Emma Horst-Martz, who works with Pennsylvania’s PIRG branch, said it’s unethical for merchants to take advantage of an ongoing crisis.
“It’s wrong for companies to engage in price-gouging at a time when people have enough to worry about,” Horst-Martz said. “We believe they have the ability to stop it and protect consumers at such a vulnerable moment.”
Pennsylvania—like many other states—already has legislation controlling price inflation amidst emergencies.
Pennsylvania, says The Philadelphia Inquirer, limits price increases to no “more than 20% above the average price of a good sold in the week before” an official declaration of emergency. In neighboring New Jersey, the cap’s lower, at 10%, with the legislation only excepting price increases caused by higher production costs.
Farther afield, in Texas, Attorney General Ken Paxton said there’ve been more than 300 price-gouging complaints in San Antonio’s Bexar County alone.
“Any person or business selling goods must be aware that they are prohibited by law from engaging in price gouging if they unreasonably raise the cost of necessary supplies at any point during a declared disaster,” Paxton said. “My office will work aggressively to prevent disaster scams and stands ready to prosecute any price-gouger who takes advantage of those taking precautions and looking for safety and supplies.”

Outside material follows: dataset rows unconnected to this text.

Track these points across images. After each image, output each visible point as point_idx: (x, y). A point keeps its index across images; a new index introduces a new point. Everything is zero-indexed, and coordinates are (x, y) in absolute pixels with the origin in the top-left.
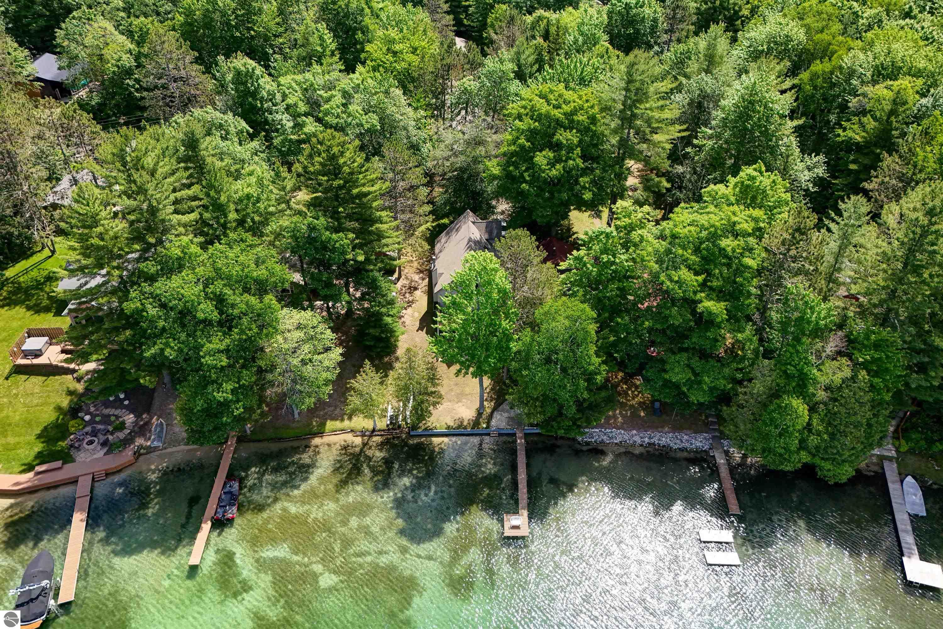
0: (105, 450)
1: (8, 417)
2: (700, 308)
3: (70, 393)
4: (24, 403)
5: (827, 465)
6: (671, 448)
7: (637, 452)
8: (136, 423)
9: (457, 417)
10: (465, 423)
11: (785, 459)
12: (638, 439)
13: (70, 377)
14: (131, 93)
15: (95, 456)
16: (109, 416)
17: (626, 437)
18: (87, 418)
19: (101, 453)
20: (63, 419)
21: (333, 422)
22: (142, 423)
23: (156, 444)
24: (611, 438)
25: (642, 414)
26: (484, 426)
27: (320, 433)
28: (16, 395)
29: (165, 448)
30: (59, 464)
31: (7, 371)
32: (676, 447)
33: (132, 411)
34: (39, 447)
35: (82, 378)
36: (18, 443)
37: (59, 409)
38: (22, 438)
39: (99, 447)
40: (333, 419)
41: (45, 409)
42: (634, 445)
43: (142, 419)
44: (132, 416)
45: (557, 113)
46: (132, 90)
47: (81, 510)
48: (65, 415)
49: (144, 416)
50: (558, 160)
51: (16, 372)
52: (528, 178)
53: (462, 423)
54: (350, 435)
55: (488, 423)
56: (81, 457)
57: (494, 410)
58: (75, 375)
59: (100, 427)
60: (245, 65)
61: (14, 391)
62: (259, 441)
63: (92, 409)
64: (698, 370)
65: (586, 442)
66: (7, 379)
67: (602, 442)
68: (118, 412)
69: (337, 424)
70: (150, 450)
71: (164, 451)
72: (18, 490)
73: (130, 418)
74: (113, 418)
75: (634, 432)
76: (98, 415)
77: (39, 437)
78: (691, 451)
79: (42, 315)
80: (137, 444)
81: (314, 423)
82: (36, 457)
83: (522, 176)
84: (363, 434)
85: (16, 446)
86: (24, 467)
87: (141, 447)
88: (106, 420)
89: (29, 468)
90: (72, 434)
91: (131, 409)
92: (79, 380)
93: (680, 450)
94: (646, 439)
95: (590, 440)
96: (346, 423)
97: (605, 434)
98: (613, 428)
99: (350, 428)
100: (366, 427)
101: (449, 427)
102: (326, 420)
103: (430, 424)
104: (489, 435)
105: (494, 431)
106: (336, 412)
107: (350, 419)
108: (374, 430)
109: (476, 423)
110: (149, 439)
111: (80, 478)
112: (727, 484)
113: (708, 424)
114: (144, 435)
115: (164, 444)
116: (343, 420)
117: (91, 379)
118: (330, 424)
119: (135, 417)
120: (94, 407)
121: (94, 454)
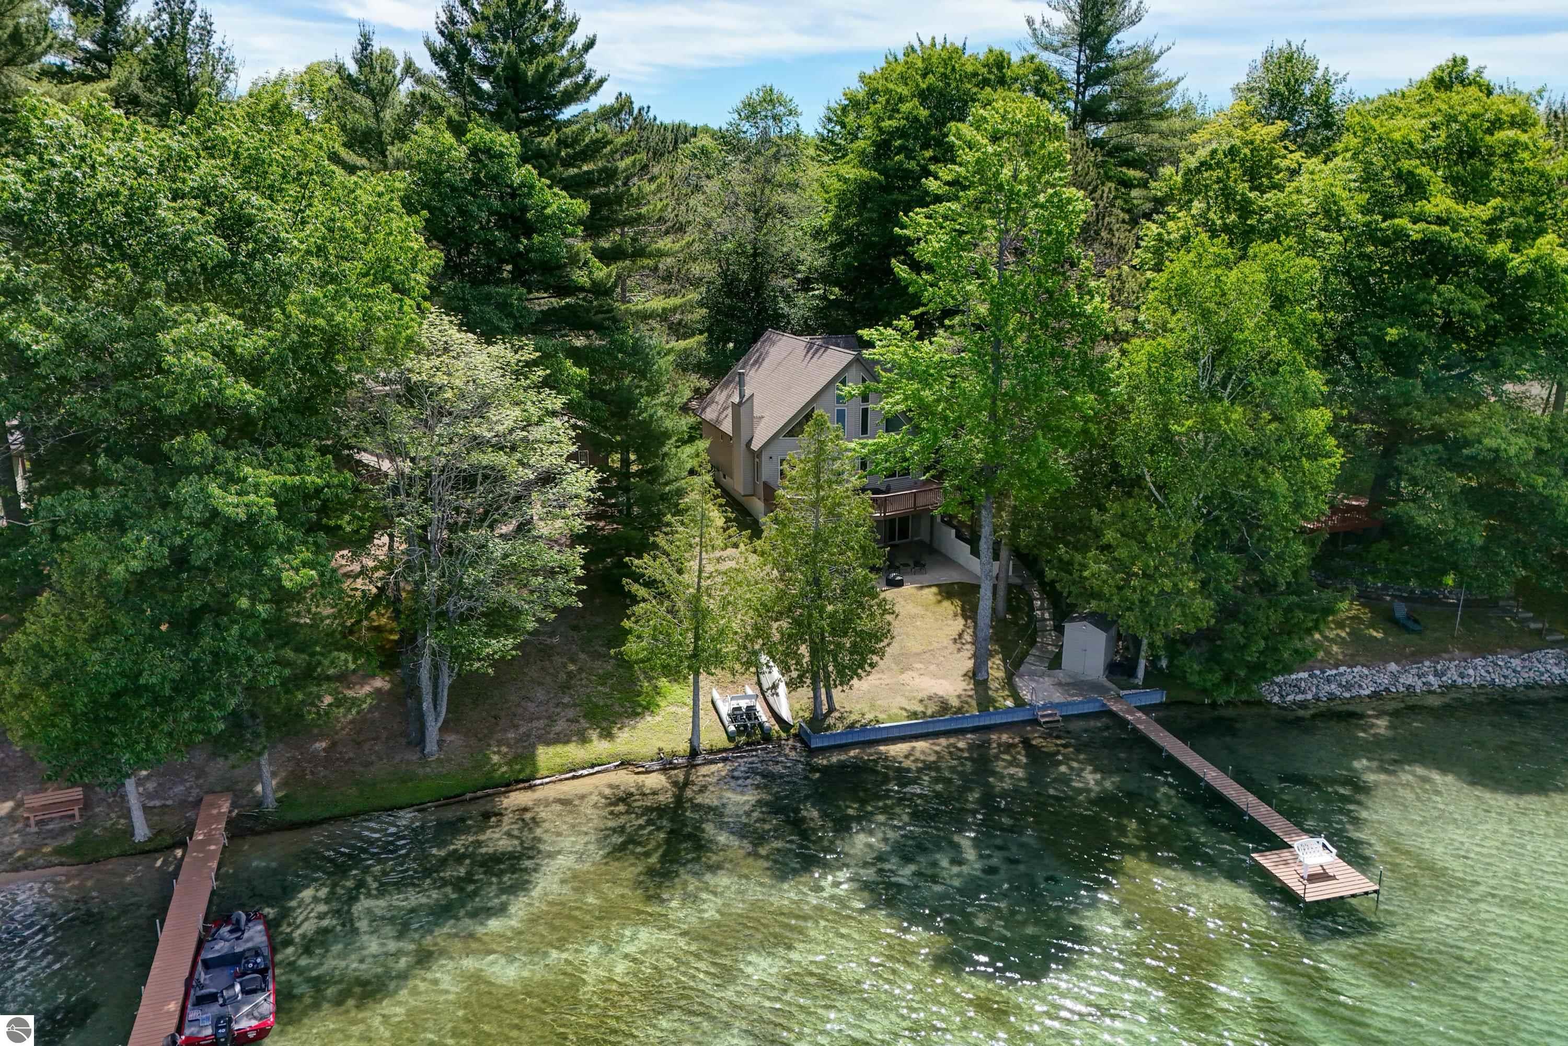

In Texas, complaints have related not only to sanitary supplies but food staples like meat, eggs, and milk. One Bexar County consumer, for instance, reported meat mark-ups exceeding 100% at a San Antonio supermarket; others said Clorox packs were approaching $70. And—in one particularly unusual example—a gun store was refusing to sell ammunition to anyone unwilling to buy a firearm along with it.
While most price-gouging investigations have yet to punish violators, Michigan’s attorney general recently announced several settlements. On Wednesday, state Attorney General Dana Nessel said her office received an Assurance of Voluntary Compliance from a Hillsdale, MI, man who’d accrued $6,000 in profit from marked-up face masks.
As part of the AVC agreement, the man paid the A.G.’s office $6,000 in investigation recompense, plus an additional $100 to the victim who’d tipped off Nessel.